The conclusions drawn clearly show that the BAC receives much more than it gives, and very often from the countries of the south, the most impoverished ones: oil and gas from Nigeria, agro-fuels from Indonesia, minerals from Mozambique or Bolivia, tuna from Kenya and the Seychelles (while neighbouring Somalia is suffering from a dreadful famine), etc. Among these imports it is worth highlighting the extraction of energy resources (hydrocarbons, oil and gas), as 90% of the energy consumed in the BAC comes from abroad. And more than anything else, the minerals (tin, nickel, aluminium): on the one hand, because they are imported in large quantities, and on the other, because, as far as these materials are concerned, they cause great damage in the countries they come from. What is more, as Urkidi herself explains, direct external investment in no way balances this out: "85% of our companies belong to the financial or energy sector. They cause great social and environmental conflicts in these countries."

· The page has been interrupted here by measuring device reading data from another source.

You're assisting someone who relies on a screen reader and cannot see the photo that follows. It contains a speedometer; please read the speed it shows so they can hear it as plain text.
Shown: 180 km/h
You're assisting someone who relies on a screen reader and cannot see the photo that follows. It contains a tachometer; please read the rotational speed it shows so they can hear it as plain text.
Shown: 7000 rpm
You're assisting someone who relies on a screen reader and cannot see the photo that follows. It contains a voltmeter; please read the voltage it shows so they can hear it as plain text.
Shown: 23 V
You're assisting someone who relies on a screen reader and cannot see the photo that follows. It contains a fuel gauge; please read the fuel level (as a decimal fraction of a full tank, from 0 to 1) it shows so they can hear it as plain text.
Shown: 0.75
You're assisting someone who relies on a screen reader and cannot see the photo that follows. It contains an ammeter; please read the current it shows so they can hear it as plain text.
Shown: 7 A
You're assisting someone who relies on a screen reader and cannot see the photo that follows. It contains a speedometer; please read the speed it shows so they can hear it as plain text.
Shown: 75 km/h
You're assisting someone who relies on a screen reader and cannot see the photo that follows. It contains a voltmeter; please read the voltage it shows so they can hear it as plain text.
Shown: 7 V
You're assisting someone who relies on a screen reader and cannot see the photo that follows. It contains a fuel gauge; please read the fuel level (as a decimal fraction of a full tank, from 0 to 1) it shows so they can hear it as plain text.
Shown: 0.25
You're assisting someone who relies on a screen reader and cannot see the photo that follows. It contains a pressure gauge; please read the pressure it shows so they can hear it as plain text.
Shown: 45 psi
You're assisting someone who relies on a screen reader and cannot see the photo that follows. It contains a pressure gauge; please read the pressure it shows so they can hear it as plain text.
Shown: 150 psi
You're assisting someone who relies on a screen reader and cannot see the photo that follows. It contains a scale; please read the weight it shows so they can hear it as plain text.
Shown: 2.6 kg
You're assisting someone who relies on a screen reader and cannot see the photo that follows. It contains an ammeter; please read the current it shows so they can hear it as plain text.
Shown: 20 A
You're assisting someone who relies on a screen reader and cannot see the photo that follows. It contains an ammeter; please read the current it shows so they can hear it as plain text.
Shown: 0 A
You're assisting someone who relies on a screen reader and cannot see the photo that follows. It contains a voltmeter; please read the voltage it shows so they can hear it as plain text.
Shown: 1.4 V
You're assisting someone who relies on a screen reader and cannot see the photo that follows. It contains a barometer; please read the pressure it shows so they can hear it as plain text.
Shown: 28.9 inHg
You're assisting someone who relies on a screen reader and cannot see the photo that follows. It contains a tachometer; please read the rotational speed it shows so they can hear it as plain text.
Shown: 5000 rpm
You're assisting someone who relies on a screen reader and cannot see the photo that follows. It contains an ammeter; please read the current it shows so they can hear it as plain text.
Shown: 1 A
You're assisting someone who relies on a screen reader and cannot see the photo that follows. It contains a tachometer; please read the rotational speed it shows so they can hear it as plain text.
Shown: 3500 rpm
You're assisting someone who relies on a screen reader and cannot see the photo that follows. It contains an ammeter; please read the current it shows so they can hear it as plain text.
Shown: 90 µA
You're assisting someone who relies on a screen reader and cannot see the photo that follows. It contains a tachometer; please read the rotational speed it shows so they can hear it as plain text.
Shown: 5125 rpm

In the initial conclusions of the project, Urkidi and the rest of her colleagues at BioRes have explained the paradox that all this means: natural resources do not bring wealth to the countries of the south, in terms of their inhabitants and their biodiversity they make these countries even poorer. According to these researchers, this can be attributed to the current conditions of international exchange, the "impunity" with which many transnational companies act, and the "complicity" of the authorities. They likewise express their concern for the great external dependence of the BAC as regards raw materials, and point to the need to implement policies to produce more at home.

A documentary

All this research work was carried out by BioRes in 2011, and to round off the project they have been devoting 2012 to spreading these data and to building social awareness. In connection with this, they have produced a documentary with three cases of importation which they have studied in greater depth. Firstly, biofuel production, and palm oil in particular, in Indonesia. Secondly, the mining of minerals in Bolivia; above all tin imported in huge quantities to produce the caps for the corks in the bottles of wine from the Rioja Alavesa area. And finally, fishing in Kenya and the Seychelles on the impact of the Basque tuna fishing vessels in the exploiting of the Indian Ocean. As Urkidi points out, "myself and two other researchers travelled to these places to study, at first hand, the impact and damage caused by these activities. We filmed these three studies in situ and that is how we produced the documentary."

Besides this, the work to spread the BioRes project is complemented with various conferences and courses. They are also planning to publish a report produced by means of an external assessment.